Reuters - Fri, 26 Feb 19:07:00 2010
Russian Prime Minister Vladimir Putin has expressed his dismay at his nation's performances at the Winter Olympics in Vancouver.
Putin echoed the nation's disappointment with its performance at the Vancouver Olympics and ominously suggested 'organisational conclusions' might be pursued.
With just 13 medals and three golds going into Friday's events, Putin said Russia's sports establishment needs to get its act together in time for the 2014 Winter Games it is hosting in Sochi.
"Of course we expected more from our team, but that's not cause to throw up our hands, wear a sackcloth and ashes or beat ourselves with chains," Putin said at the opening of a judo centre in the Siberian city of Tyumen.
"It's cause for serious analysis and conclusions, including maybe organisational conclusions," he said, using a bureaucratic euphemism for dismissals.
Russia must "fix the situation and create all conditions for a worthy performance at the Sochi Olympics in 2014," Putin said.
Newspapers, lawmakers and the public have been lamenting Russia's unusual lack of success in Vancouver.
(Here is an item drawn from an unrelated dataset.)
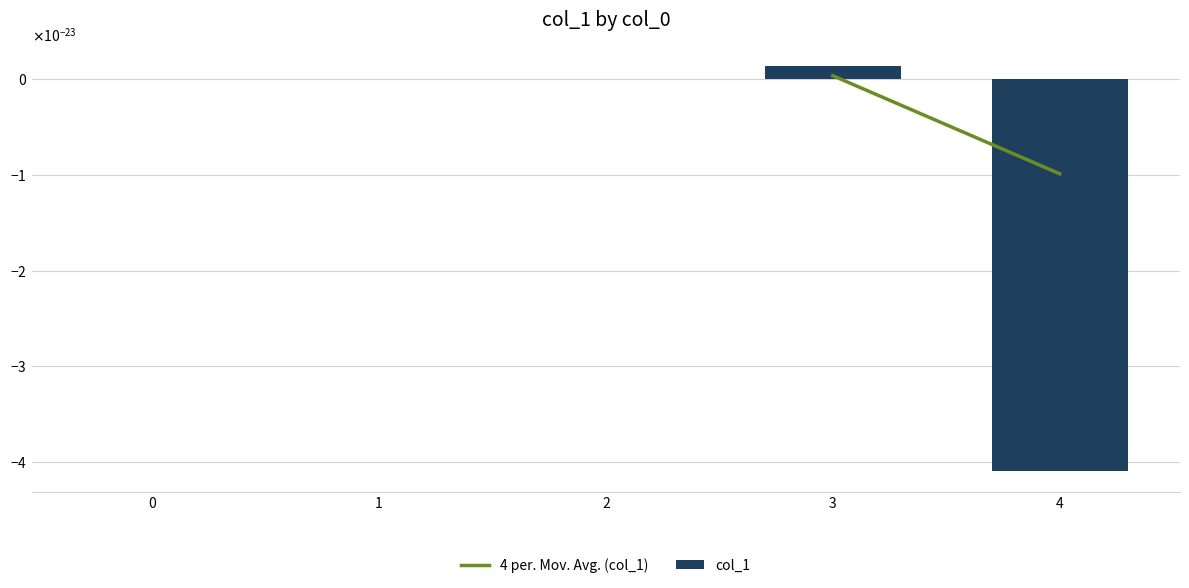

Which series has the largest range (max minus min)?

col_1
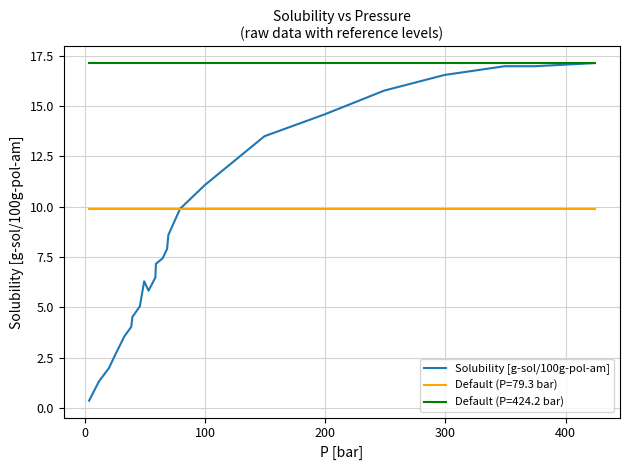

Rank the series by their average value, from highest to lowest.

Default (P=424.2 bar), Default (P=79.3 bar), Solubility [g-sol/100g-pol-am]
The biggest blow came in the men's ice hockey competition with a 7-3 loss to hosts Canada in a quarter-final match on Wednesday.
President Dmitry Medvedev had hinted he would travel to Vancouver if Russia made the hockey final. Medvedev's foreign policy adviser, Sergei Prikhodko, said on Friday that he will not go.
Prikhodko said Russia's results so far were "beneath any criticism" -- and that he had won a bottle of brandy betting against Russia in the ice hockey match with Canada. He stressed he had made the wager as a sports fan, not a state official.
The Vancouver Games also brought the end of a dynsasty, with a Russian or Soviet couple failing to win gold in the pairs figure skating for the first time since 1964.
At the 2006 Winter Olympics, Russia won 22 medals, eight of them gold. In 1994 -- at a time when Putin has suggested Russia was on its knees after the wrenching Soviet collapse -- it ranked first with 11 golds and 23 medals.
Putin paid tribute to Russia's Vancouver medallists on Friday, saying "we certainly must not forget those who have achieved outstanding results, those who won gold or came within a step of it."
A judo black belt, Putin has urged Russians to play sports and lead healthy lives, setting an example and burnishing his own image with prominent appearances on gym mats and ski slopes.
He led Russia's successful campaign to win the 2014 Games for Sochi, a Black Sea resort city where most of the Olympic venues are being built from scratch.
Meanwhile, the Russian media attacked their much-fancied ice hockey team, ranked number one in the world, for a 7-3 drubbing by Canada at the Vancouver Olympics.
"A massive grave," blared a front-page headline in Friday's daily Sport-Express a day after world champions Russia suffered their worst defeat in Olympic competition.
"The Canada quarter-final was our worst game ever in Russian hockey history, a real nightmare."
"It was men against boys. No contest," said business daily Kommersant, adding that Russia's best players, Alexander Ovechkin, Evgeni Malkin and Ilya Kovalchuk had had a poor game.
Television commentators and analysts were just as critical.
"They beat us at our own game. They showed greater speed, more aggression, more power," said former coach Sergei Gimayev, who commentated on the game for Russian state television RTR.
The hockey fiasco added to the gloom across the country following Russia's disappointing showing at the Vancouver Games, already dubbed "the cursed Olympics" by local media.
The Russians, who beat Canada in the final of the last two world championships and in the quarter-finals of the Turin Olympics four years ago, had been confident of pulling off another victory over their arch-rivals.
This time, the Canadians came out roaring, scored three goals in the first 13 minutes and never looked back.
"The game was practically over even before the first period ended," said Gimayev. "We may have the world's best players but they had more desire, more will to win. They came to war and were ready to die. We weren't ready to fight them."
Gimayev hoped the Russians would learn their lessons in order to redeem themselves at the 2014 Games on home ice in Sochi.
"The Canadians did their homework after losing to us on three straight occasions. Now we have to do the same so in four years' time in Sochi we can pay them back," he said.